Coupé-Duell: VW Scirocco - Renault Mégane Rivalen mit Fließheck

Praktisch und preiswert - das sind die Top-Kriterien in der Kompaktklasse. Aber auch im nüchternsten Segment des Marktes ist Raum für etwas Leidenschaft. Den beanspruchen etwa der VW Scirocco oder das Renault Mégane Coupé. SPIEGEL ONLINE vergleicht die Breitensportler.


VW Golf und Renault Mégane - mit diesen Autos wollen es die Marktführer auf beiden Seiten des Rheins möglichst allen Kunden recht machen: Familien, Firmenfahrer, gut situierte Studenten oder rationale Rentner. Derart auf Mittelmaß getrimmt, sind die Konkurrenten in der aktuellsten Auflage beinahe Musterschüler geworden. Damit der Pepp nicht völlig verloren geht, stellen VW und Renault den Standardmodellen allerdings noch je ein knackiges Coupé zur Seite: den VW Scirocco und das Renault Mégane Coupé. Welcher Flitzer die Kühlerspitze vorn hat, klärt der Vergleichtest von SPIEGEL ONLINE.

Schon im Stand wirken beide Kandidaten flott und sportlich. Dafür sorgen die Keilform, die zu Schlitzen geschrumpften Scheinwerfer und die kräftigen Hüften an den Hinterrädern. VW würzt das Ganze mit einem steilen Abschluss, Renault dagegen lässt den Mégane sanft ausschwingen. Und beide Modelle brechen stilistisch mit den Vorgängern. Für den VW ist das ein Nachteil, für den Renault ein Segen: Mit dem alten Scirocco hat das aktuelle Auto bis auf den Namen nichts mehr gemein, klagen viele Fans und sehnen die alten Kanten zurück; dagegen freut sich die Renault-Riege über die Styling-Kehrtwende, die statt knotiger Karosserien nun weiche Linien bevorzugt.

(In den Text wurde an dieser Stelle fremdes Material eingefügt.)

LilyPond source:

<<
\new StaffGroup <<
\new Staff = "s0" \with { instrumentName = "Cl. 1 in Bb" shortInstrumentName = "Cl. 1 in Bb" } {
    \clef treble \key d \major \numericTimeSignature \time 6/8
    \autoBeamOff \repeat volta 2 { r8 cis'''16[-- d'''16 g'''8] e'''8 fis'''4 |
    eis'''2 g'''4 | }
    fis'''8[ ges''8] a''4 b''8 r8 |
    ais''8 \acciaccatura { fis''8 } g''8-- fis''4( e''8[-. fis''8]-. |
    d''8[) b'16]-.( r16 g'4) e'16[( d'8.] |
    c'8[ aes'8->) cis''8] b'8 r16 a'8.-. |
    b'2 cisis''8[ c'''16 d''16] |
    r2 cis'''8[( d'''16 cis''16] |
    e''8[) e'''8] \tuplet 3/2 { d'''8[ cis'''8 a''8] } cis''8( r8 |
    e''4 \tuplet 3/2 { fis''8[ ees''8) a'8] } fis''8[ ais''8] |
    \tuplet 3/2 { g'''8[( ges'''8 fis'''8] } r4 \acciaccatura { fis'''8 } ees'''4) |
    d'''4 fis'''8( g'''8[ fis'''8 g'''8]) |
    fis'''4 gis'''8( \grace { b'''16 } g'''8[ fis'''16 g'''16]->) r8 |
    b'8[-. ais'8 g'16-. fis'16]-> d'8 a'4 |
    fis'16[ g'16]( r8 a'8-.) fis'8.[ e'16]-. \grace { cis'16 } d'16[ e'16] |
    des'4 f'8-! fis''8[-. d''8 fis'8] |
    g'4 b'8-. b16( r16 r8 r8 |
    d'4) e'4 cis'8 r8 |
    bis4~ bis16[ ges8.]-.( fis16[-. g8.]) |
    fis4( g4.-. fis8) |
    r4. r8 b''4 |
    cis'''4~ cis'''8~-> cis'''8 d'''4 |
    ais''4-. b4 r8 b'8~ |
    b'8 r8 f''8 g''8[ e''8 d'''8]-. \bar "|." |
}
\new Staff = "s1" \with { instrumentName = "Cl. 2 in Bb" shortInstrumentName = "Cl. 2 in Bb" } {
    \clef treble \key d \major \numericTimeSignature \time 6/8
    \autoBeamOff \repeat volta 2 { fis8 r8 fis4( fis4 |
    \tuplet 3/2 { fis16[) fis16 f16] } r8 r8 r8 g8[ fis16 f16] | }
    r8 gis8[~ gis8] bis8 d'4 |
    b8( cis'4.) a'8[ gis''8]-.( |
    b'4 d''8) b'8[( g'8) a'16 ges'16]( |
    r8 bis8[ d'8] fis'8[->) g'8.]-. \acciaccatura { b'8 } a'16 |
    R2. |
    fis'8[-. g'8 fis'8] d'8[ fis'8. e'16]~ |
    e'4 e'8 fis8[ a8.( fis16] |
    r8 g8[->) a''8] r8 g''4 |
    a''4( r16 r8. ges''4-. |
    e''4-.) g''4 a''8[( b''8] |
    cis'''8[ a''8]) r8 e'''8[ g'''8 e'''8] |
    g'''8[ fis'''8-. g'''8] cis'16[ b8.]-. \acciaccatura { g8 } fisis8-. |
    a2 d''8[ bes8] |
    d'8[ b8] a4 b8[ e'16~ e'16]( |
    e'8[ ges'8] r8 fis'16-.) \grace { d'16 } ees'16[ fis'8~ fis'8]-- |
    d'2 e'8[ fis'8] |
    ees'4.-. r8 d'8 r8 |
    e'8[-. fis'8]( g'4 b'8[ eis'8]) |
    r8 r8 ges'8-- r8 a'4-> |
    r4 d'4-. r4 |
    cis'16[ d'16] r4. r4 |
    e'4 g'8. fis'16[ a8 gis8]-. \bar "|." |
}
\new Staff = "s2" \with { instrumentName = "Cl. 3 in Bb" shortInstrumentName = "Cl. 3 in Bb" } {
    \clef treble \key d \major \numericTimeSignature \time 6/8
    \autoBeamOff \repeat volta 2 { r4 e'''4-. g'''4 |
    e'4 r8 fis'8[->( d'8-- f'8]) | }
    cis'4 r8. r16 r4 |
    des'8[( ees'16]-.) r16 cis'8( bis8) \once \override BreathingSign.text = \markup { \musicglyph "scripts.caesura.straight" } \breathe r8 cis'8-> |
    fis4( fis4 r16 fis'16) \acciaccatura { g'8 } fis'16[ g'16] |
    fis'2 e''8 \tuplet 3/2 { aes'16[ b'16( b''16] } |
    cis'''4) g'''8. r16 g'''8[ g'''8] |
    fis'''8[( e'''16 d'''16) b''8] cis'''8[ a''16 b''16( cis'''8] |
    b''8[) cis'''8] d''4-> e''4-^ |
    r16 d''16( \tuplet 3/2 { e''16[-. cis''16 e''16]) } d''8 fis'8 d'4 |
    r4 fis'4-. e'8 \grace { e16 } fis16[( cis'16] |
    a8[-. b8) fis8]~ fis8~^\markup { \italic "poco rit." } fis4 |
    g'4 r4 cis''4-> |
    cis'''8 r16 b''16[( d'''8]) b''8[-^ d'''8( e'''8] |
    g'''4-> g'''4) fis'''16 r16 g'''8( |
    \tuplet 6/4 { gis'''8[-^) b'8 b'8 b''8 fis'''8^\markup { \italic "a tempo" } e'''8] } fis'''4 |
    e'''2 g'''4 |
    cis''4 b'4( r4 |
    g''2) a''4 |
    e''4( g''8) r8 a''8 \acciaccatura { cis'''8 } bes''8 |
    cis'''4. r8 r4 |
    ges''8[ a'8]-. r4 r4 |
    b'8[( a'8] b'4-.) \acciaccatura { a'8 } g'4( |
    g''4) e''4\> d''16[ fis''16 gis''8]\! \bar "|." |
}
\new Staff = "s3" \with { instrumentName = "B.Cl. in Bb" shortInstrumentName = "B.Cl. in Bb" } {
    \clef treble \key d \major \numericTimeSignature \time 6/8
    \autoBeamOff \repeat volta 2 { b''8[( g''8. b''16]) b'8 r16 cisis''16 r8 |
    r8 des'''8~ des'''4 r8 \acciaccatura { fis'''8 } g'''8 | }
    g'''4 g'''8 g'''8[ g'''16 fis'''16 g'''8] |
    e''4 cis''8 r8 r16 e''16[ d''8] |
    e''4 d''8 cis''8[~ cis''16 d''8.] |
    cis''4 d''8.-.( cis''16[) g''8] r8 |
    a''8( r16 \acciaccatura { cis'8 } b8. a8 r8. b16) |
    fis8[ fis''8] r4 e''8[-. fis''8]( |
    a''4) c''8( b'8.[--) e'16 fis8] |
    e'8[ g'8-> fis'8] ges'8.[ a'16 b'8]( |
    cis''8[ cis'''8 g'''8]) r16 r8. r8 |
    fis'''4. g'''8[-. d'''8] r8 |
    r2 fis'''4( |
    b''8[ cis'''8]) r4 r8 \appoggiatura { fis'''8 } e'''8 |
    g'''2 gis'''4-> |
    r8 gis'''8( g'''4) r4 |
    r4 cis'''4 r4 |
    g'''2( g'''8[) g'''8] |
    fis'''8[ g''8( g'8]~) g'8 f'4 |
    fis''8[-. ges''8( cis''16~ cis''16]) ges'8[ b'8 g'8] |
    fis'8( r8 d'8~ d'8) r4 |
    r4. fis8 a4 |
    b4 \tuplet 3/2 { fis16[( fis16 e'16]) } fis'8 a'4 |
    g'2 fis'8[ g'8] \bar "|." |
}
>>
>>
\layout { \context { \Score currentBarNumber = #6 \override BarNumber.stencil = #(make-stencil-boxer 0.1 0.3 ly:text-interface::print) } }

Unterschiedliche Wege gehen VW und Renault vor allem im Innenraum. Die Niedersachsen geben sich klassisch und sportlich, montieren konventionelle Rundinstrumente, stramme Sitze und schmücken den Scirocco mit Haltegriffen, einem kurzen Schaltstummel sowie einem unten abgeflachten Sportlenkrad. Der geschärfte Mégane dagegen gibt sich verspielter. Der Tacho ist eine digitale Spielwiese, die Sitze sind deutlich weicher gepolstert, und auf Sportattribute an Lenkrad oder Schaltknauf verzichteten die Renault-Stilisten ebenfalls. Ganz gleich ob man es lieber klassisch-sportlich oder modern und bequem mag: An die Qualitätsanmutung des Scirocco kommt der Mégane nicht heran, obwohl der Fortschritt im Vergleich zum Vorgänger beachtlich ist.

In beiden Autos geht die Form allerdings zu Lasten der Funktion. Hinten sitzt man zwar besser als gedacht, denn wer erst einmal an den vorderen Sitzen vorbei geklettert ist, findet im Fond durchaus genug Platz für Kopf und Knie. Doch die Passagiere in Reihe zwei reisen praktisch blind - denn viel sehen kann man durch die mickrigen Seitenfenster nicht. Das Schicksal teilen die Passagiere mit dem Fahrer, wenn er nach hinten blicken muss: Beim Rangieren ist ein gutes Raumgefühl gefragt - oder man muss sich auf das Piepen der Einparkhilfe verlassen. Der Blick in den Rückspiegel jedenfalls ist im Scirocco gar keine und im Mégane eine nur geringe Hilfe.

Auch der Kofferraum beider Modelle ist beinahe eine Frechheit. Dabei ist das Volumen von 312 Liter (VW Scirocco) und sogar 377 Liter (Renault Mégane Coupé) noch ganz ordentlich, doch muss man Tüten und Taschen beim Einladen mühsam über eine mehr als hüfthohe Brüstung wuchten. Und beim Ausladen wischt man mit der Hose beinahe zwangsweise die Stoßfänger sauber. Immerhin: Wer mehr Platz benötigt, kann in beiden Typen die Rücksitzlehnen umlegen und auch längeres Ladegut mitnehmen. Beim Renault lässt sich übrigens die Heckklappe mit einem eigenen Griff vom Cockpit aus öffnen, und die kleinen Staufächer im Fußraum von Fahrer und Beifahrer sind ziemlich praktisch.